Supplied text below:
Welcome to Wonkette Happy Hour, With This Week's Cocktail, Lynchburg Lemonade!
The Perfect Lemonade. Seriously.
Greetings, Wonketteers! I’m Hooper, your bartender. It is ridiculously hot in Ohio. Time to pull out the big guns and provide something seriously refreshing. Groceries are getting expensive, too. Let’s squeeze every bit of value from what we buy. Let’s make some Lynchburg Lemonade. Here’s the recipe.
Lynchburg Lemonade
1 oz Jack Daniels
1 oz Stirrings Triple Sec
2 oz lemon sherbet (recipe follows), or lemon juice
1 oz simple syrup
2-3 oz soda water
Shake all ingredients but the soda water. Strain into a pint glass with ice. Add soda water. Transfer back into your large shaker and pour back into the glass, to fully incorporate the soda into the cocktail. Serve with a lemon wheel garnish.
Lemon Sherbet
5-6 lemons
⅓ cup sugar
Wash the lemons with warm water. Gently scrub them with a rough dish cloth. Peel all the lemons, retaining as little pith as possible. Toss the lemon peels with the sugar in a small bowl. Cover and set aside for at least 24 hours. Juice the peeled lemons into the bowl with their lemon peels. Stir gently and strain into a bottle. Keeps refrigerated for a week.
Lynchburg Lemonade is not an old cocktail. It was created by an Alabama bar owner named Tony Mason back in the '80s. When Jack Daniels stole Tony’s recipe for their website without crediting him, Tony sued and, ultimately, lost. Cocktail recipes don’t have a lot of legal protection in the US. A few distributors trademark drinks, but generally once a recipe gets out into the world, it’s fair game.
Sadly, Tony’s original recipe isn’t all that great. He used lemon and sugar to make a quick bar lemonade, then added Jack Daniels and triple sec to finish the drink. I’ve made bar lemonade like this before. It’s never strong enough. This version is much, much tastier.
End of Supplied text.
▶ **Actions to take**:
[1] In the Lynchburg Lemonade post, condense the paragraph that begins "Lynchburg Lemonade is not an old cocktail" into a short bulleted list that keeps its main facts.
[2] According to the Lynchburg Lemonade post, why is the drink poured back into the large shaker and then into the glass after the soda water is added? Answer in one to three sentences.
[3] Reproduce everything in the Lynchburg Lemonade post from "Greetings, Wonketteers! I’m" down to "lemon wheel garnish.".
Provided material below:
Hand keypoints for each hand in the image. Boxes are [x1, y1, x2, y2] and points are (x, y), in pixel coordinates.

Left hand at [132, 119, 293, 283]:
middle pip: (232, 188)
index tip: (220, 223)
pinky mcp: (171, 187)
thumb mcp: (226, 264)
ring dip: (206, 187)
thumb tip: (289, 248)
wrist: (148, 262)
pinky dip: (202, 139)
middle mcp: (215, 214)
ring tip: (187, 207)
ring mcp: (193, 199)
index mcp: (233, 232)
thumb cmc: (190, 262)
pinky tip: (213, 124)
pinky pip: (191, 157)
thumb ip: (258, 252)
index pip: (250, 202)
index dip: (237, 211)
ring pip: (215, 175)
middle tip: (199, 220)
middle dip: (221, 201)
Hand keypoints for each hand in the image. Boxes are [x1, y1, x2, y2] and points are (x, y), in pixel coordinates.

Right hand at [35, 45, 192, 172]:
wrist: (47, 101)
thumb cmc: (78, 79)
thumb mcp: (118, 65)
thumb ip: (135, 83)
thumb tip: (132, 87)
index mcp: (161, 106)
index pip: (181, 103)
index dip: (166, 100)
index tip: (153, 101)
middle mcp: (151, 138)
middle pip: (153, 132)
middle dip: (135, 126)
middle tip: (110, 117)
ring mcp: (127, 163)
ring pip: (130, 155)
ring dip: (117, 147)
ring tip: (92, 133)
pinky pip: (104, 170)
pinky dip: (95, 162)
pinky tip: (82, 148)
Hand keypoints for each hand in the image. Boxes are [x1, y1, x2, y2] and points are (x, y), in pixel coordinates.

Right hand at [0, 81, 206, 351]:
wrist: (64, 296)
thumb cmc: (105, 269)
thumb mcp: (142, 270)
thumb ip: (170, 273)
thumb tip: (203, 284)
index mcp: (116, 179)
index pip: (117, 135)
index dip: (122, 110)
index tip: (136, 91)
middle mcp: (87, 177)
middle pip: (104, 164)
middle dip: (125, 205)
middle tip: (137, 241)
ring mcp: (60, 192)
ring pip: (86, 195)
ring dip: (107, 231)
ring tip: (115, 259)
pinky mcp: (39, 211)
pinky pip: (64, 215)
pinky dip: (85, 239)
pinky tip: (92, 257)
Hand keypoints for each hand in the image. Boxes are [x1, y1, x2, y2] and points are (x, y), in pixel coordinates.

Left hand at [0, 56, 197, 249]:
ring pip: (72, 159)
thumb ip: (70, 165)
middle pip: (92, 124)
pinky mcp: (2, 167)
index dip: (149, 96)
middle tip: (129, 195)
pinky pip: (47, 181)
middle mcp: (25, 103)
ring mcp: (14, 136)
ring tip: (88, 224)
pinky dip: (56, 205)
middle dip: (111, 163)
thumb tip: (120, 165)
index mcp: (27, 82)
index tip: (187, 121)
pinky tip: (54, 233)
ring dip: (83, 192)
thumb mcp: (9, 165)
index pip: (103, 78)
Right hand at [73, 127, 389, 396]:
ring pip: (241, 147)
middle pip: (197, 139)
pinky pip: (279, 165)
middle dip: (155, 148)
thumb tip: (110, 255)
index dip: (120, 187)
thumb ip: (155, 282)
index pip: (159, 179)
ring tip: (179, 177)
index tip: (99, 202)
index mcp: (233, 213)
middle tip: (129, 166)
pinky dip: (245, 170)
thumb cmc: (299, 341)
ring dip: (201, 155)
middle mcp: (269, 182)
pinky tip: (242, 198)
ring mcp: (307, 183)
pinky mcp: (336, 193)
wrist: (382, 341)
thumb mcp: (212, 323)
End of Provided material.
▶ **Task-by-task outputs**:
[1]
- Lynchburg Lemonade is not an old cocktail. Alabama bar owner Tony Mason created it in the '80s.
- Jack Daniels used Tony's recipe on their website without crediting him. Tony sued and lost.
- Cocktail recipes have little legal protection in the US.
- A few distributors trademark drinks, but a recipe that gets out into the world is generally fair game.

[2] The drink goes back into the shaker and then into the glass to fully incorporate the soda into the cocktail.

[3]
Greetings, Wonketteers! I’m Hooper, your bartender. It is ridiculously hot in Ohio. Time to pull out the big guns and provide something seriously refreshing. Groceries are getting expensive, too. Let’s squeeze every bit of value from what we buy. Let’s make some Lynchburg Lemonade. Here’s the recipe.
Lynchburg Lemonade
1 oz Jack Daniels
1 oz Stirrings Triple Sec
2 oz lemon sherbet (recipe follows), or lemon juice
1 oz simple syrup
2-3 oz soda water
Shake all ingredients but the soda water. Strain into a pint glass with ice. Add soda water. Transfer back into your large shaker and pour back into the glass, to fully incorporate the soda into the cocktail. Serve with a lemon wheel garnish.